====== Extrait cité ======

Actualisation de la liste des exceptions à la déconcentration

Les grandes orientations en ont été fixées par deux circulaires, l’une du 24 juillet 2018 relative à la déconcentration et l’organisation des administrations centrales et l’autre du 5 juin 2019 relative à la transformation des administrations centrales et aux nouvelles méthodes de travail, par lesquelles le Premier ministre a demandé aux ministres de formuler des propositions en vue de la déconcentration d’un maximum de décisions et d’actions au niveau territorial, "en privilégiant le niveau départemental, voire infra-départemental afin de renforcer les marges de manœuvre des agents de terrain". Une revue exhaustive des actes réglementaires de portée locale et des décisions administratives individuelles figurant en annexe des décrets des 19 et 24 décembre 1997 qui dressent la liste des exceptions à la déconcentration a donc été engagée. "Ne doit demeurer, à échéance de la fin de l'année, en administration centrale que de manière très résiduelle la prise des décisions administratives individuelles", insiste la feuille de route. Dans d’autres domaines - en particulier culture, patrimoine et santé - un véhicule législatif (c’est l’objet de dispositions du projet de loi "d’accélération et de simplification de l’action publique", dit Asap) sera nécessaire.

====== Contenu affiché ======

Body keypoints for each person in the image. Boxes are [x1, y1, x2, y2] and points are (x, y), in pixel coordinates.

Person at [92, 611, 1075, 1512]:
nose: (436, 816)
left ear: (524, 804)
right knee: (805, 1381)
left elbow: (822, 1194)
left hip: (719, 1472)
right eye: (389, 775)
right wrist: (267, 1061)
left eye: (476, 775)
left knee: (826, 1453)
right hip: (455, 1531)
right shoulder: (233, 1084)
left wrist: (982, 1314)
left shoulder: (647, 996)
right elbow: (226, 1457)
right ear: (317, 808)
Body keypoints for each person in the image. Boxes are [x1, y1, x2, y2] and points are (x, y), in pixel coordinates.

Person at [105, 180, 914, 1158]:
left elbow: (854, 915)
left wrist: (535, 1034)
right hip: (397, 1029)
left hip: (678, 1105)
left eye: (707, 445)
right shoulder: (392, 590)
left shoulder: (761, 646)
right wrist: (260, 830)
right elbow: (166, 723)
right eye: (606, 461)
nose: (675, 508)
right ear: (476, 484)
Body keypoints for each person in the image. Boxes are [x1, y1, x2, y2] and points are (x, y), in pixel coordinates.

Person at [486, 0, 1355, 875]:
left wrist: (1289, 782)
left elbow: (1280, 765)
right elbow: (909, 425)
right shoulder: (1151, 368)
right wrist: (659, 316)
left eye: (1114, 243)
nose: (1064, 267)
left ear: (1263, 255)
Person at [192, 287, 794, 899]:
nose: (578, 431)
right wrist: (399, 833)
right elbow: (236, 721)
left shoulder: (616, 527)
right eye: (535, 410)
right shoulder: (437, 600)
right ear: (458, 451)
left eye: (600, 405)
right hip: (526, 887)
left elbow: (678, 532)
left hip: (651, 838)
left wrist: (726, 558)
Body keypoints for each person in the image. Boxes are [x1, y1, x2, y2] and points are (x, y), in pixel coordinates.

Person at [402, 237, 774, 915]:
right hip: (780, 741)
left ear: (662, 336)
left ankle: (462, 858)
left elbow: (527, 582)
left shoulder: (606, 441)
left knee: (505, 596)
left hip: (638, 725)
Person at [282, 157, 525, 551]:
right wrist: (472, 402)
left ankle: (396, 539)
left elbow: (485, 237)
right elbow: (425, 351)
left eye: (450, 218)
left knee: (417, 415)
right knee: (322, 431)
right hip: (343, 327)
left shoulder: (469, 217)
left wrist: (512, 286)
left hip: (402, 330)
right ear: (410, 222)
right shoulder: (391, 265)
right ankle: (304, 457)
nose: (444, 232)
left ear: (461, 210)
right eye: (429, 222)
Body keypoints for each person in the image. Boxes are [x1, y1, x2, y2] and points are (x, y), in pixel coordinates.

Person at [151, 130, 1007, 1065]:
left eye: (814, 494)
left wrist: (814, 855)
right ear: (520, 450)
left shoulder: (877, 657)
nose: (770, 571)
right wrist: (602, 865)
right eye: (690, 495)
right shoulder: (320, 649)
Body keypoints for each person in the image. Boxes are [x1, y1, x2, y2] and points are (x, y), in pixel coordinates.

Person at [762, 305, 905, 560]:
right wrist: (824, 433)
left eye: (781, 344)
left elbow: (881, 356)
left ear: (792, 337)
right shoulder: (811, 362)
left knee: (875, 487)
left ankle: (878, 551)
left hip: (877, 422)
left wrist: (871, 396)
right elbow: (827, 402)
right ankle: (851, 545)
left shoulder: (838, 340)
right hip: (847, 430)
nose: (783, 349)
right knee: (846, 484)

======

- À faire
Répondez à ces questions à l'aide de l'extrait sur la déconcentration :
1. De quelle date est la circulaire sur la déconcentration et l'organisation des administrations centrales ?
2. Quel niveau le Premier ministre demande-t-il de privilégier ?
3. Quels domaines sont cités comme ayant besoin d'un véhicule législatif ?

- Réponse attendue
1. Du 24 juillet 2018.
2. Le niveau départemental, voire infra-départemental.
3. La culture, le patrimoine et la santé.